### [What you will do]
Return every line of the records that includes the string "tulisi".

### [Data under study]
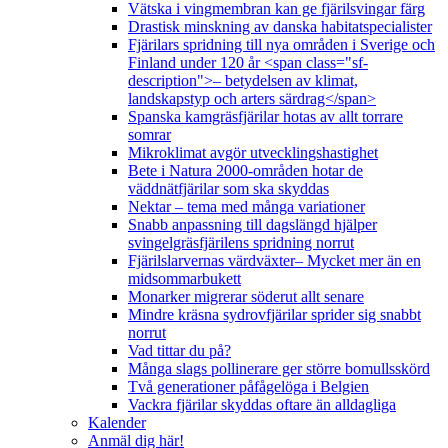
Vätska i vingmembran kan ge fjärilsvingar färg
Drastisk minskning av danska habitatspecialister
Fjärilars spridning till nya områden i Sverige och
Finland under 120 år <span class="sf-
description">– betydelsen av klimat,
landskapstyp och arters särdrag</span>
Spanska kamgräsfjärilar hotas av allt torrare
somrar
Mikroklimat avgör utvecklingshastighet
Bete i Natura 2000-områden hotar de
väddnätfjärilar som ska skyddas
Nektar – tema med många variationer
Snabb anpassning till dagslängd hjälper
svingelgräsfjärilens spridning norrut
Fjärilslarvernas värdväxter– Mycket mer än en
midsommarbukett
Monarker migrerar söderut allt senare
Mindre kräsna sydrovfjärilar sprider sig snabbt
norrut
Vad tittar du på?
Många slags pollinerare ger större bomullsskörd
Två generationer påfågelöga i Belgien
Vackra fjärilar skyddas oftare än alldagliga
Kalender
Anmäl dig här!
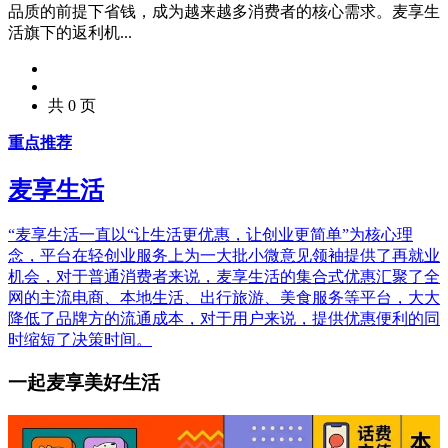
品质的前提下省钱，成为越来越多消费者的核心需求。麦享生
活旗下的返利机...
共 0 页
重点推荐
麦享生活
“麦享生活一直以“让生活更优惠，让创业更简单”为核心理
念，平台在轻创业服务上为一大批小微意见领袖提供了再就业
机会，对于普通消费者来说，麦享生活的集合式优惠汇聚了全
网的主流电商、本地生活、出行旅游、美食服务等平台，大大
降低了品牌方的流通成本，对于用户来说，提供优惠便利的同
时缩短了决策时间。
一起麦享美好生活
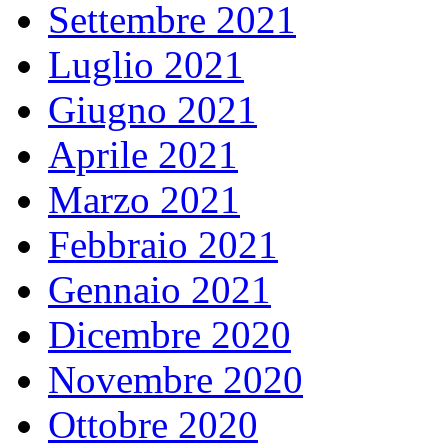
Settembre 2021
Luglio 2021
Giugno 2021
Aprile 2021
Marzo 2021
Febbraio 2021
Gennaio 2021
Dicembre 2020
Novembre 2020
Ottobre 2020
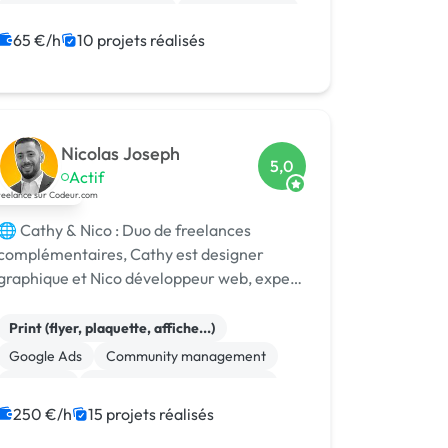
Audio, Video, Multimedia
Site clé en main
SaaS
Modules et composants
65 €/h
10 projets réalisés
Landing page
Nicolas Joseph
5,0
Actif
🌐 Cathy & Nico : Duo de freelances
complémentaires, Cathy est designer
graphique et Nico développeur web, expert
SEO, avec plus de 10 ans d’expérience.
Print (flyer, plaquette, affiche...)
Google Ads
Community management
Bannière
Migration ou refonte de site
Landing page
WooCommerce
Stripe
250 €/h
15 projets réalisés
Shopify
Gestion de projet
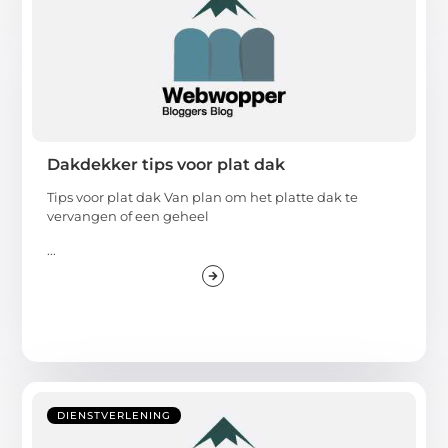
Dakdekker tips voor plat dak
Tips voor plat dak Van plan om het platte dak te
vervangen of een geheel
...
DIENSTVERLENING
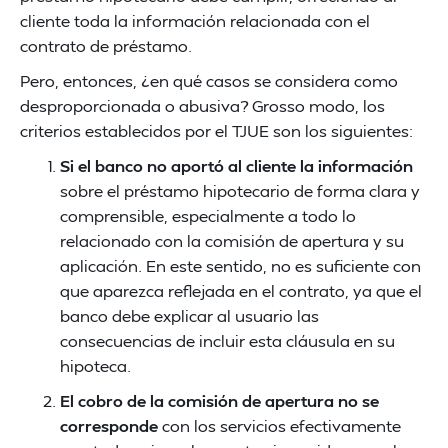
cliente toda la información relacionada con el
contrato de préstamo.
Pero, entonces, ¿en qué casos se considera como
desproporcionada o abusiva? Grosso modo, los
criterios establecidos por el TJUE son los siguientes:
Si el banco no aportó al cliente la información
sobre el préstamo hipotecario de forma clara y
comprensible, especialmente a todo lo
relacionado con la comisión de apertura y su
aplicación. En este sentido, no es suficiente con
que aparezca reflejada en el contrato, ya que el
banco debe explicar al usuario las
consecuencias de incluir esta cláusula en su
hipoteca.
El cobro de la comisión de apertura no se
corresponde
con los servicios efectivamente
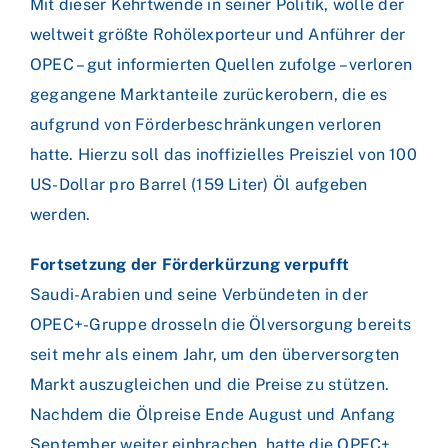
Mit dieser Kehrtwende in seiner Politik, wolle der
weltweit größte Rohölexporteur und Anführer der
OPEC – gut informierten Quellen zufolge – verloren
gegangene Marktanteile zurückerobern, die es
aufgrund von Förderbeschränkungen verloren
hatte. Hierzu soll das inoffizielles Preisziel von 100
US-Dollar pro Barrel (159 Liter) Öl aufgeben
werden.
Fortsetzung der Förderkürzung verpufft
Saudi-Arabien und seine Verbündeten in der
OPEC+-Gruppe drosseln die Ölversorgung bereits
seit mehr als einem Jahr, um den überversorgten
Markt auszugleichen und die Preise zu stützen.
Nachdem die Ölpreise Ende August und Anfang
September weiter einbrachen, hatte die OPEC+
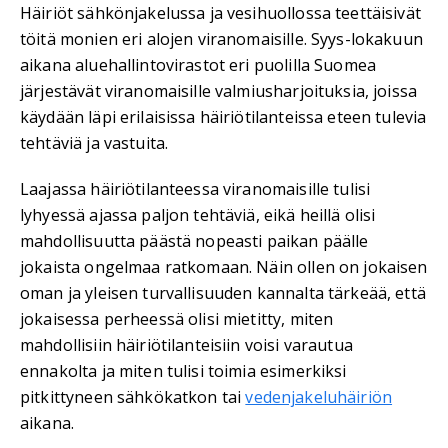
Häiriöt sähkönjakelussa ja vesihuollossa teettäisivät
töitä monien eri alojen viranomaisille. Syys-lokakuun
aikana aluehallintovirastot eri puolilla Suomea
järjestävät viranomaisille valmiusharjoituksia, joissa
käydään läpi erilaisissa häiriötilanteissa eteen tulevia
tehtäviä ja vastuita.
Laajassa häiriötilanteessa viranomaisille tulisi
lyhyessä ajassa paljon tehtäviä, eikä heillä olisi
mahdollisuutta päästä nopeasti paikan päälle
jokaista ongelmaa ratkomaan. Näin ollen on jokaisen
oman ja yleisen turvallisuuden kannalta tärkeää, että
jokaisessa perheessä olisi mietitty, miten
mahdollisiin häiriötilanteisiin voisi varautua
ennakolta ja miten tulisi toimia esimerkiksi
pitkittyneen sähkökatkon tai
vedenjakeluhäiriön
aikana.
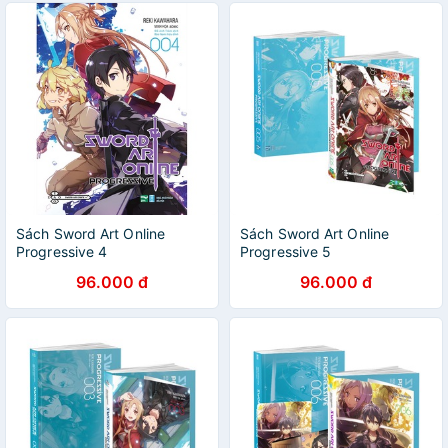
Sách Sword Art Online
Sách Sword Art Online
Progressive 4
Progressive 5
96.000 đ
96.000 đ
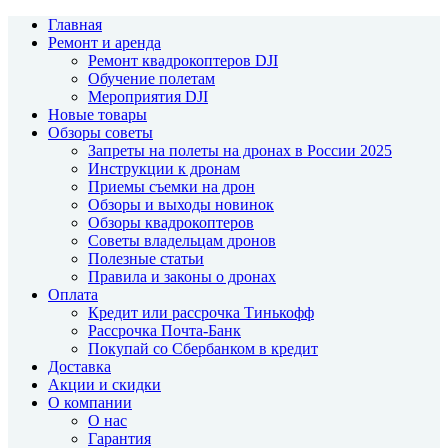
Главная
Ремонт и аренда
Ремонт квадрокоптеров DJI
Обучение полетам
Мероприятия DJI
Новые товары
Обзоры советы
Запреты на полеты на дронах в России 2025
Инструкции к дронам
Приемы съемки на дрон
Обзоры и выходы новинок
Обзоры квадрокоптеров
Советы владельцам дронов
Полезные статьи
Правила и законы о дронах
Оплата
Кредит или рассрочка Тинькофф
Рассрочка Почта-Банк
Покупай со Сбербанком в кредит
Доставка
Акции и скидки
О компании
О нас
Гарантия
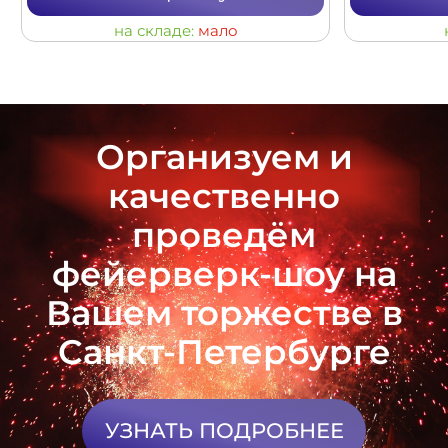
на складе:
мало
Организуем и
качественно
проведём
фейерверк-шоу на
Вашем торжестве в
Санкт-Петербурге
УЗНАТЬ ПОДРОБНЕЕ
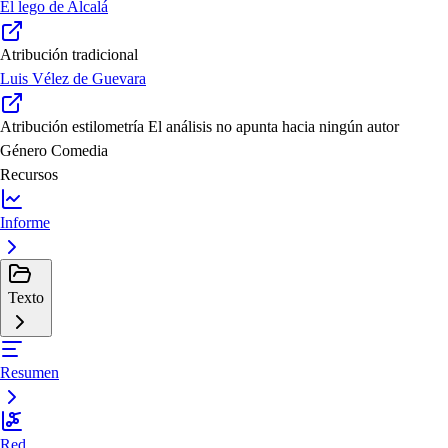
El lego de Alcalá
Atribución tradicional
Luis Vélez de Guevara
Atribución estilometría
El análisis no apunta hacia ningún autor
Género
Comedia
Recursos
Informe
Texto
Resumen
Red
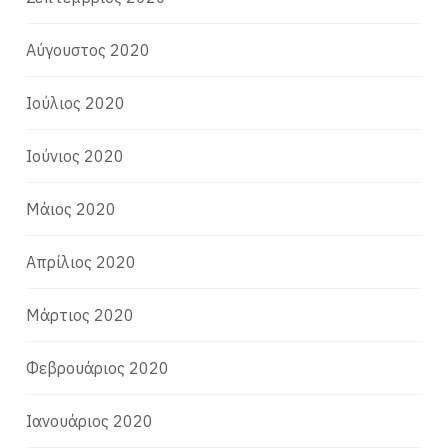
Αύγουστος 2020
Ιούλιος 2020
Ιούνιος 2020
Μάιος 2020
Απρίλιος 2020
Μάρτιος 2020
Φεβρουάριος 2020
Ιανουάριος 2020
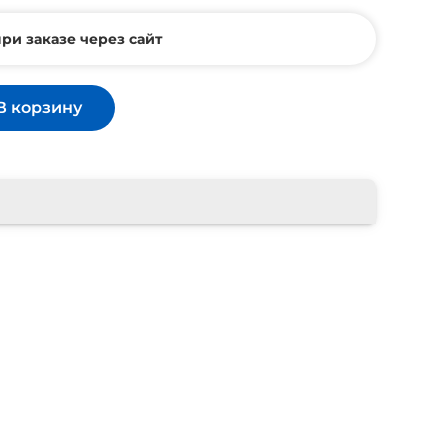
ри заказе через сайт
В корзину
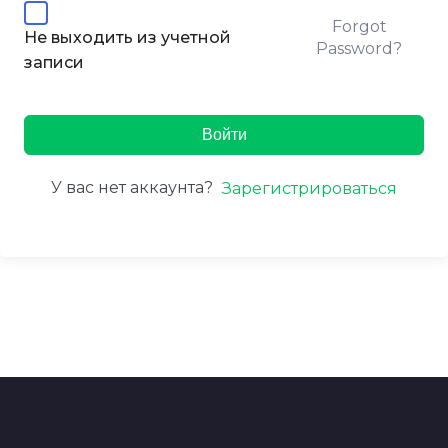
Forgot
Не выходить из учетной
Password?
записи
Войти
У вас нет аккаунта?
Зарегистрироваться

### [Result]
Laajassa häiriötilanteessa viranomaisille tulisi
ennakolta ja miten tulisi toimia esimerkiksi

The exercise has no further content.